I've never watched splits enough to see if they weep moisture. But... moisture content is really important for flavor.  I buy wood that has 15% moisture, this is not green by any means, but when you smell the chunks or splits it smells like wood.  Having some green is fine and you can sneak it in to an established fire and get some great flavor. You probably figured out that the biggest cost of using a stick burner is wood (and labor for ash removal).
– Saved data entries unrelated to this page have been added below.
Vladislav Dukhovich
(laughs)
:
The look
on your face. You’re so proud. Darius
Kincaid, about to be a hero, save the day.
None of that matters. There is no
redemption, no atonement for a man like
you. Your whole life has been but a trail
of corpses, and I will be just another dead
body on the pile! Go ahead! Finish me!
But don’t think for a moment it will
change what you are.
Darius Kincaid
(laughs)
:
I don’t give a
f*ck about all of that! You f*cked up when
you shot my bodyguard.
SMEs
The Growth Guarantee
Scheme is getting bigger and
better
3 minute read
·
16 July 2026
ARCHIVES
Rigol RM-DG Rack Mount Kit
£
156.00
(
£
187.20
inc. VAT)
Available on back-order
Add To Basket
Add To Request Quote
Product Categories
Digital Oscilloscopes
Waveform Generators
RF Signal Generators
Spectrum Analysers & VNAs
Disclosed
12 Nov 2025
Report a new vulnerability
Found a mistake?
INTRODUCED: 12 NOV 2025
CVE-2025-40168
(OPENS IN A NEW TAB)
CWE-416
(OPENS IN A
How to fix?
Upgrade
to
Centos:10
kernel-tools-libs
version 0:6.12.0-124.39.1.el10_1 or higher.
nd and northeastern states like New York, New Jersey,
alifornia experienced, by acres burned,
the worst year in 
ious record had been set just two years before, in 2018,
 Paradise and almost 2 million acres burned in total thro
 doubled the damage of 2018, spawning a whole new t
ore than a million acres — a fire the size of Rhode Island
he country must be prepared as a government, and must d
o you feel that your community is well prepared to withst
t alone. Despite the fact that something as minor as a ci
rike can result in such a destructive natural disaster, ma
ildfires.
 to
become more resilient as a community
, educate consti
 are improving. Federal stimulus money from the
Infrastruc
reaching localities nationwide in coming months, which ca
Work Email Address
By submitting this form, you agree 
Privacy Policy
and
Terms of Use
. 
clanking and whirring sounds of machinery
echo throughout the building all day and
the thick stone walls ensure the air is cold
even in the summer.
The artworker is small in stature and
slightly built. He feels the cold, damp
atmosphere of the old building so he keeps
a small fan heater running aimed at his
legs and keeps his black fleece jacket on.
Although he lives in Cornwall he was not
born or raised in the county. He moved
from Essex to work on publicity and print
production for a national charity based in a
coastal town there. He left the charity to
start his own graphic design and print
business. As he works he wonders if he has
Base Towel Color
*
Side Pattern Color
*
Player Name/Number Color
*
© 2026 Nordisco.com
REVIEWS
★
Consider investing in a $100  moisture meter, and buying wood three times a year.   I buy my chunks three times  annually, and always have good quality to draw from.


----------



## phathead69 (Oct 1, 2020)

my wood is stored outside in a 20' long x 3' tall rack with 24" tin roof. well seasoned but if it has been very humid for extended days or long soaking rains it will absorb some moisture and looks just like what you seeing. never a problem.


----------



## bill1 (Oct 1, 2020)

All wood has water.  As long as you're starting it on a bed of prior embers, I don't see a downside to wet wood.  A little temporary steam?  Heck I like water pans for continuous steam.  
Now if the wood has mildew/mold, well that's another thing.


----------



## Chasdev (Oct 2, 2020)

You want wood with 155/20% (max) moisture content.
It makes a difference in how hot the fire burns and how quickly and hot the coal base runs.
Buy a moisture meter off Amazon for around $30 and use it before you buy wood.
A few years a go I bought less than properly seasoned wood from three different sellers and the great easy to tend fires I was used to went out the window and it took me a while to figure out that the sellers "fully seasoned" wood was 40% moisture.
That was $300 worth of worthless split wood.
Three years later it was down to !8%/20%  but by that time the rats spiders and wood roaches had moved in and the wife made me dispose of ALL of it.
And yes it was stored on a metal rack off the ground and under a proper zip up cover.


----------



## SmokinAl (Oct 2, 2020)

I saw an Aaron Franklin video on You tube a while ago, and he said he uses green wood all the time. I have tried it a few times myself, from an oak tree in my backyard & if you have an established fire it burns just fine. Can’t add too much though, cause it does give off a bit more smoke.
Al


----------



## bill1 (Oct 3, 2020)

Visually, steam and smoke can be easily confused.  Still, steam helps smoke stick to meat better.  So if you want _less_ smoke flavor, you probably want drier wood...or just use less wood and more charcoal/gas/electricity as a heat source.


----------



## JWFokker (Oct 9, 2020)

I don't like wet wood because even if you have a fire hot enough to cook off the moisture, it's a lot of lost heat, which means increased fuel consumption, and usually it causes temp swings. The burning wood "stalls" while the moisture cooks off, then burns up FAST. You get lagging temps at first, then a spike. Set it aside for 6-12 months and have a nice hot clean burning fire when it's dry.


----------